BrasilDataRight <- data.frame(
date = BrasilData$ts_10782$date,
goodsandserv = BrasilData$ts_4345$value,
unemployment = BrasilData$ts_10782$value
)
read_csv('/Users/connor/Dropbox/EC421_Lab/Week6/BrasilData_backup.csv')
## Parsed with column specification:
## cols(
## date = col_date(format = ""),
## goodsandserv = col_double(),
## unemployment = col_double()
## )
## # A tibble: 85 x 3
## date goodsandserv unemployment
## <date> <dbl> <dbl>
## 1 2007-06-01 5088500 10.2
## 2 2007-07-01 5165247 10.3
## 3 2007-08-01 5303067 10.1
## 4 2007-09-01 5960794 9.4
## 5 2007-10-01 5735314 9.5
## 6 2007-11-01 5652123 8.8
## 7 2007-12-01 5761731 8
## 8 2008-01-01 6003361 8.6
## 9 2008-02-01 5588422 9.3
## 10 2008-03-01 5405355 9.4
## # … with 75 more rows
#We are going to change our index to be one by date.
rownames(BrasilDataRight) <- as.Date(BrasilDataRight$date)
Let’s start ourselves off with a nice, static regression. What function do we use to get a regression? lm().
sreg <-lm(data = BrasilDataRight, goodsandserv ~ unemployment)
Now, we have to use a summary to get information
#summary to get a table
summary(sreg)
##
## Call:
## lm(formula = goodsandserv ~ unemployment, data = BrasilDataRight)
##
## Residuals:
## Min 1Q Median 3Q Max
## -1529846 -518862 -75421 267581 4929845
##
## Coefficients:
## Estimate Std. Error t value Pr(>|t|)
## (Intercept) 14579533 475340 30.67 <2e-16 ***
## unemployment -910994 64660 -14.09 <2e-16 ***
## ---
## Signif. codes: 0 '***' 0.001 '**' 0.01 '*' 0.05 '.' 0.1 ' ' 1
##
## Residual standard error: 958900 on 83 degrees of freedom
## Multiple R-squared: 0.7052, Adjusted R-squared: 0.7016
## F-statistic: 198.5 on 1 and 83 DF, p-value: < 2.2e-16
We can use r.squared to determine how much of our variation is explained by the static model
#Does anyone remember how to find r-squared?
summary(sreg)$r.squared
## [1] 0.7051537
Ok, let’s compare our regression to one with a few lagged terms. Luckily, in R, including lags is pretty simple if you know how to run a regression.

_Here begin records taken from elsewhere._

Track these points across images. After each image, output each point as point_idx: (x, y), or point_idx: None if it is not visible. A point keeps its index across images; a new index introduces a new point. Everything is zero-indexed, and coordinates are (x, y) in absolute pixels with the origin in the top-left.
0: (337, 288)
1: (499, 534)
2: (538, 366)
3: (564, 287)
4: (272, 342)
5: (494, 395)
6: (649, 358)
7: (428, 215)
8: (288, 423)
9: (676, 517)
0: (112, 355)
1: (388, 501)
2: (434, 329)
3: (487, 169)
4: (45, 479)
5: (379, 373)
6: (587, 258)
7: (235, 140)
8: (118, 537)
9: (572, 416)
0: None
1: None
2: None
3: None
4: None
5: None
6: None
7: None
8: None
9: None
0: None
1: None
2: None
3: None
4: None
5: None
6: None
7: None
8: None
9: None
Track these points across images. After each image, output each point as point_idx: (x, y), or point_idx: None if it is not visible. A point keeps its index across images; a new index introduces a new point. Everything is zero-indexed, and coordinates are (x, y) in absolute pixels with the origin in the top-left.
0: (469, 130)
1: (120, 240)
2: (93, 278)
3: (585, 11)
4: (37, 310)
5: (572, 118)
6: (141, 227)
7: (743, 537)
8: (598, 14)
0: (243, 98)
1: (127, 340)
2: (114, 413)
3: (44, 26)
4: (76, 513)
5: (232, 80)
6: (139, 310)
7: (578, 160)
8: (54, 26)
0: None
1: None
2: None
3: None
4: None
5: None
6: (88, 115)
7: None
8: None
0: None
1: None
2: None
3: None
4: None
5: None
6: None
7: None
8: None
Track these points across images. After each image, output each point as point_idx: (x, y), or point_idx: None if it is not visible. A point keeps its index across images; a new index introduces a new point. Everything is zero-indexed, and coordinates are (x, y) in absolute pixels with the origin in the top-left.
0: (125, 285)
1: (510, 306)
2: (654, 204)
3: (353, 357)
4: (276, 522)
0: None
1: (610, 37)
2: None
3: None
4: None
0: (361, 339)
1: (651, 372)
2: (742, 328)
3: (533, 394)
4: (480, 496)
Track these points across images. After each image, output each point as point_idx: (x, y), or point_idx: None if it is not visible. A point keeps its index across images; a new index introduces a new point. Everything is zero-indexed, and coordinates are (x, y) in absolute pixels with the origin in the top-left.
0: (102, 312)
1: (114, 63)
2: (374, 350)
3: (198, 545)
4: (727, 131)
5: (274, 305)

You can simply use the lag() function that takes two arguments: a vector and a lag count.
print(1:10)
## [1] 1 2 3 4 5 6 7 8 9 10
print(lag(1:10,1))
## [1] NA 1 2 3 4 5 6 7 8 9
this lets us quickly run dynamic regressions. Let’s do that with our Brasil data
reg_2lag <- lm(data=BrasilDataRight, goodsandserv ~ unemployment + lag(unemployment, 1) + lag(unemployment, 2))
summary(reg_2lag)
##
## Call:
## lm(formula = goodsandserv ~ unemployment + lag(unemployment,
## 1) + lag(unemployment, 2), data = BrasilDataRight)
##
## Residuals:
## Min 1Q Median 3Q Max
## -1650060 -472476 -78361 266854 4356664
##
## Coefficients:
## Estimate Std. Error t value Pr(>|t|)
## (Intercept) 14877846 492466 30.211 <2e-16 ***
## unemployment -624875 194474 -3.213 0.0019 **
## lag(unemployment, 1) 124882 272751 0.458 0.6483
## lag(unemployment, 2) -445918 191798 -2.325 0.0226 *
## ---
## Signif. codes: 0 '***' 0.001 '**' 0.01 '*' 0.05 '.' 0.1 ' ' 1
##
## Residual standard error: 934600 on 79 degrees of freedom
## (2 observations deleted due to missingness)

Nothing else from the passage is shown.